‘Let’s Get To Work!’: The State Of New Jersey Labor (PDF)
Download Insider NJ’s Labor publication here or view it below:
It’s called struggle for a reason, because no one ever thought the fight for a just wage would be easy. “We were very welcome to the workers,” IWW organizer Elizabeth Gurley Flynn said, in reference to the Wobblies’ 1913 forays into Paterson. “But we were set upon by the city authorities with vicious fury.”
“Vicious fury” doesn’t accurately convey the ongoing tensions between private sector versus public sector labor in New Jersey. But it may relate those deeper disaffections and agonies experienced by laborers not protected by unions, forced to work for an unlicensed temp agency, like Edilberto Caicedo, a forklift operator who died on the job in Kearny in 2019.
In the pages ahead you will find an essay on the political collisions of the Labor Movement in New Jersey over the course of the past few years, and what they mean for this campaign cycle as Governor Phil Murphy and Senate President Steve Sweeney pursue reelection.

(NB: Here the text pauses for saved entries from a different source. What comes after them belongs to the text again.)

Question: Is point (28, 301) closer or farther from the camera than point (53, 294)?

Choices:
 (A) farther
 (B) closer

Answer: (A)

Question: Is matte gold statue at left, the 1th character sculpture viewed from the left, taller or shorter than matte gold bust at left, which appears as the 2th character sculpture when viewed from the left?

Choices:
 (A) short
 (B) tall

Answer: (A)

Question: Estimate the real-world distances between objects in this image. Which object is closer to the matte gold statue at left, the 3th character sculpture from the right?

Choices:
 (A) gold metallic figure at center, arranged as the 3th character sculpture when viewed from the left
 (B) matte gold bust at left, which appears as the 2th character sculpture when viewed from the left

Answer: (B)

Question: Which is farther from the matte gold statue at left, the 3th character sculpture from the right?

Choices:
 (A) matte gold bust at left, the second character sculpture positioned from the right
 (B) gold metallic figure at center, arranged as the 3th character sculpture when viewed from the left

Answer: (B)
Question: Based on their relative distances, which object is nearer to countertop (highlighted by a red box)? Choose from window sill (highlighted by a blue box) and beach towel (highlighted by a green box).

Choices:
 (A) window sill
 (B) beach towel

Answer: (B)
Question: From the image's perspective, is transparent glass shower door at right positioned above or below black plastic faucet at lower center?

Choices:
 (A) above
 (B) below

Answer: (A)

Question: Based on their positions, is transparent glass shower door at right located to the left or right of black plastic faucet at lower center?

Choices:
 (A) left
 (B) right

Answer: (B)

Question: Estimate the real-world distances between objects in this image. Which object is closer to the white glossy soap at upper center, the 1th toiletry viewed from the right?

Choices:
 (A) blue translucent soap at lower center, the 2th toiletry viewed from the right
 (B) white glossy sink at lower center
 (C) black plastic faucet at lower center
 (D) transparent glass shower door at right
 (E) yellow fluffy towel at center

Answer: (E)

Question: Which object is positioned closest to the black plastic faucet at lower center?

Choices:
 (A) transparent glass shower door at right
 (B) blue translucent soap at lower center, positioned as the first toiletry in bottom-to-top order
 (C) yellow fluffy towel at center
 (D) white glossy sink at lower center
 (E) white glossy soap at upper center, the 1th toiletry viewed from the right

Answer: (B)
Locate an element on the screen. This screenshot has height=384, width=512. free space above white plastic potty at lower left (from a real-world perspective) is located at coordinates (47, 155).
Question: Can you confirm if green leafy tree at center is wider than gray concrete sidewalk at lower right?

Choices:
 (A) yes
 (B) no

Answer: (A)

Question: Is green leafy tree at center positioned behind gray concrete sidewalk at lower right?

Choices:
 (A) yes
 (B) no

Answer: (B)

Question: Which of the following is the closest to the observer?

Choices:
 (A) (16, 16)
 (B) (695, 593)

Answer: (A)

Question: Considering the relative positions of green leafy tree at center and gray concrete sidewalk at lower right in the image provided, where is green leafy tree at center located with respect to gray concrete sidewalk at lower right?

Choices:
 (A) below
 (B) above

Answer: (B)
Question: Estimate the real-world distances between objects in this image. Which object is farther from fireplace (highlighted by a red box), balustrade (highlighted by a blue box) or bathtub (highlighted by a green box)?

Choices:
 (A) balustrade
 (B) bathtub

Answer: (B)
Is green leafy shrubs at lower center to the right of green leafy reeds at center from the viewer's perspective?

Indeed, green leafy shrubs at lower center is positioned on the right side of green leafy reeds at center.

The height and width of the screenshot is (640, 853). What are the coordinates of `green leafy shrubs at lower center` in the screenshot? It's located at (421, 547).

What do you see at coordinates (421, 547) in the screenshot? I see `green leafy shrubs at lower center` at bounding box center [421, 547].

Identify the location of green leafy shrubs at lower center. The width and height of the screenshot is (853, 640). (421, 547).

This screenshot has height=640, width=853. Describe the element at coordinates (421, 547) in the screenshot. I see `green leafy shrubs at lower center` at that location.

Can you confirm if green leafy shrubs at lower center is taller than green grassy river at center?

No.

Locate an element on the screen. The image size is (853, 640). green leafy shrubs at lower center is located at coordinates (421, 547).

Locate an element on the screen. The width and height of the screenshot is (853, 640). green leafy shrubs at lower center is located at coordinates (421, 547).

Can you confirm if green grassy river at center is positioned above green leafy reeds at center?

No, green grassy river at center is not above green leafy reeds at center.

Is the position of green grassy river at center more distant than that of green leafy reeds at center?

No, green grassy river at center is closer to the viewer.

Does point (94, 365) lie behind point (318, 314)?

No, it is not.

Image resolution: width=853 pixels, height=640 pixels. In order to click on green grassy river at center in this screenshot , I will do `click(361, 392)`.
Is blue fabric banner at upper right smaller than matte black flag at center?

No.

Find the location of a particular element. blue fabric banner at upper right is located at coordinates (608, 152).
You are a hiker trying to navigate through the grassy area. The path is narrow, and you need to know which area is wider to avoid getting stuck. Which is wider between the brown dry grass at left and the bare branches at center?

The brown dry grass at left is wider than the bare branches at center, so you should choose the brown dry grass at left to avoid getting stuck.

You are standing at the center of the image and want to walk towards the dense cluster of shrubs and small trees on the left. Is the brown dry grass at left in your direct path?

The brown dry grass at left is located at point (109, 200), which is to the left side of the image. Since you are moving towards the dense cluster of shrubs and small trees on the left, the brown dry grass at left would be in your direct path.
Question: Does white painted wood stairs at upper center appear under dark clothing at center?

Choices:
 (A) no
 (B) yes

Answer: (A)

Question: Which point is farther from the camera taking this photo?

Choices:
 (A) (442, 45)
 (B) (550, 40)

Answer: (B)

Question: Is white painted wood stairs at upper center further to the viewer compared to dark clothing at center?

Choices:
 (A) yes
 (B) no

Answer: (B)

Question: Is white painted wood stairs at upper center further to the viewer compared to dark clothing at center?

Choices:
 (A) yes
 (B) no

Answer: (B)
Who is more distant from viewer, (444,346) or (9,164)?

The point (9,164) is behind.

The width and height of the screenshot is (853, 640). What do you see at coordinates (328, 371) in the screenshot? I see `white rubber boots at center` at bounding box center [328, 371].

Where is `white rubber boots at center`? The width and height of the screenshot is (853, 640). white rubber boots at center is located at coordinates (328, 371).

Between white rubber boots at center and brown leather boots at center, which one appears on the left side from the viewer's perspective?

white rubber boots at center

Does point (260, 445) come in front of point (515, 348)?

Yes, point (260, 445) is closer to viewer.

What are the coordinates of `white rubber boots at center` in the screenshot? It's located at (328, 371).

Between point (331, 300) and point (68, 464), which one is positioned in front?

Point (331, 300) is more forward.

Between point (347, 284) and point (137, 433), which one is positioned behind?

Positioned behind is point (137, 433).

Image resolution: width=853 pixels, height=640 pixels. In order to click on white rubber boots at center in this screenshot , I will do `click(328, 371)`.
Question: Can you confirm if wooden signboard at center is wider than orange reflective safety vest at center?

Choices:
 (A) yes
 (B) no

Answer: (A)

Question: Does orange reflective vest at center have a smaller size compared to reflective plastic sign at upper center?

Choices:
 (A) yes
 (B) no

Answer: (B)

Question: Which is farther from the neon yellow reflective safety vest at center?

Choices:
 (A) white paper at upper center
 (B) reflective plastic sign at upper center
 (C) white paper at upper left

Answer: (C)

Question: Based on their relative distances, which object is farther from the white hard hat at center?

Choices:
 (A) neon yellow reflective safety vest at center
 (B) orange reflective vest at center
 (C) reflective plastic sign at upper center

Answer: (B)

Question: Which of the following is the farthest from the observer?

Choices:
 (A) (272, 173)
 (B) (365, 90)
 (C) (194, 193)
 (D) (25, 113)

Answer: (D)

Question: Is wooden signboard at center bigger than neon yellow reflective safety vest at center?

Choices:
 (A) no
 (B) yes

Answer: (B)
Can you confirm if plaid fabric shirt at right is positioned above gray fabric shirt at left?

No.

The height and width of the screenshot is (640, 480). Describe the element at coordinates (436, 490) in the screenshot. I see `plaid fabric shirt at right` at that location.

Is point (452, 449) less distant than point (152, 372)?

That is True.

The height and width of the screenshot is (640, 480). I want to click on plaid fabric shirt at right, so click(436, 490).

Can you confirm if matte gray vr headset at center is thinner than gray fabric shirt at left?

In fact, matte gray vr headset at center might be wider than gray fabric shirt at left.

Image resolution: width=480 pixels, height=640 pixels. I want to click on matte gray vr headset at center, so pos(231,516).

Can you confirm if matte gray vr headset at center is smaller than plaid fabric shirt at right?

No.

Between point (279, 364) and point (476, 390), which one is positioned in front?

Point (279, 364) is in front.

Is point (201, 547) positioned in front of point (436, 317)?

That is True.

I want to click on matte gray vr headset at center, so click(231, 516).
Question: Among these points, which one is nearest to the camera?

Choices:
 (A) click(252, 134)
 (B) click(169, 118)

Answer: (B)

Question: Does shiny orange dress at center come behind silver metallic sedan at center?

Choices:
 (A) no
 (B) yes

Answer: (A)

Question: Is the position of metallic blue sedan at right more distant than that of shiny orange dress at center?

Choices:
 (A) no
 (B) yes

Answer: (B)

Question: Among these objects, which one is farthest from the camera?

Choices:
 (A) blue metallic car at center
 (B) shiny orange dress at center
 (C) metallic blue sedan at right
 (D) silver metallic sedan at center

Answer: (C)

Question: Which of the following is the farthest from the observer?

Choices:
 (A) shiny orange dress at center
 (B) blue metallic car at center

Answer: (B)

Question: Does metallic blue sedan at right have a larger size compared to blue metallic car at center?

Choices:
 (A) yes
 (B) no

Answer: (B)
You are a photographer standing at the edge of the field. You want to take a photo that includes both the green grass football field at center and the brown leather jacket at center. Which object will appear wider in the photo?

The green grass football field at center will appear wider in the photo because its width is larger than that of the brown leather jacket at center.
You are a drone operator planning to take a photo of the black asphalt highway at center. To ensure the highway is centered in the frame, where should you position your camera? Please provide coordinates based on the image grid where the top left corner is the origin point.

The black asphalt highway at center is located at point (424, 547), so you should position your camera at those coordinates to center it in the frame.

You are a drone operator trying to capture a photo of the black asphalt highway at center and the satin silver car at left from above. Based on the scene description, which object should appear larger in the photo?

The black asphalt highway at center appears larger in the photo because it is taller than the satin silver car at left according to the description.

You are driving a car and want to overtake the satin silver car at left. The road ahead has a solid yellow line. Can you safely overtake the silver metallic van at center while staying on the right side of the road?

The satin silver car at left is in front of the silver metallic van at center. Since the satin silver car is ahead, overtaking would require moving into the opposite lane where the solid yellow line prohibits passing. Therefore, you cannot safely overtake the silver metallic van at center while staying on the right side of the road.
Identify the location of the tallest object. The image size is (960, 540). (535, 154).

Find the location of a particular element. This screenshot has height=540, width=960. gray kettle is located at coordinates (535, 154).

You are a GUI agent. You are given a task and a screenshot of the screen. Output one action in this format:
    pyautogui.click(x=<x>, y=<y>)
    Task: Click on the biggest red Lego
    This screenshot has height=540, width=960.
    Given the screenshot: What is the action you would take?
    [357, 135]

You will find labor leaders and elected officials considering some of the most pressing issues impacting the workforce, including unemployment, labor expansion, the infrastructure bill before the U.S. House that would fund the Gateway Tunnel project, project labor agreements, minimum wage, diversity among labor groups, the deadly impact of Hurricane Ida, and, of course, the COVID pandemic.
You will also encounter our InsiderNJ Labor List recognizing the main players in the New Jersey Labor Movement, among them the leader of the guild helping Gannett reporters in their quest to unionize, some other new names based on their political impact in 2020, and those enduring labor leaders you’ve no doubt seen over the years.
“Enduring.”
That’s a fitting description for labor in New Jersey on Labor Day.
Whatever the movement’s altered aims, imperfections, impediments, cross purposes, or work undone, the roots here remain, going back to the Paterson silk strikers who marched under a banner that read:
“We Weave the Flag. We live under the Flag. We die under the Flag. But Dam’d if we’ll starve under the Flag.”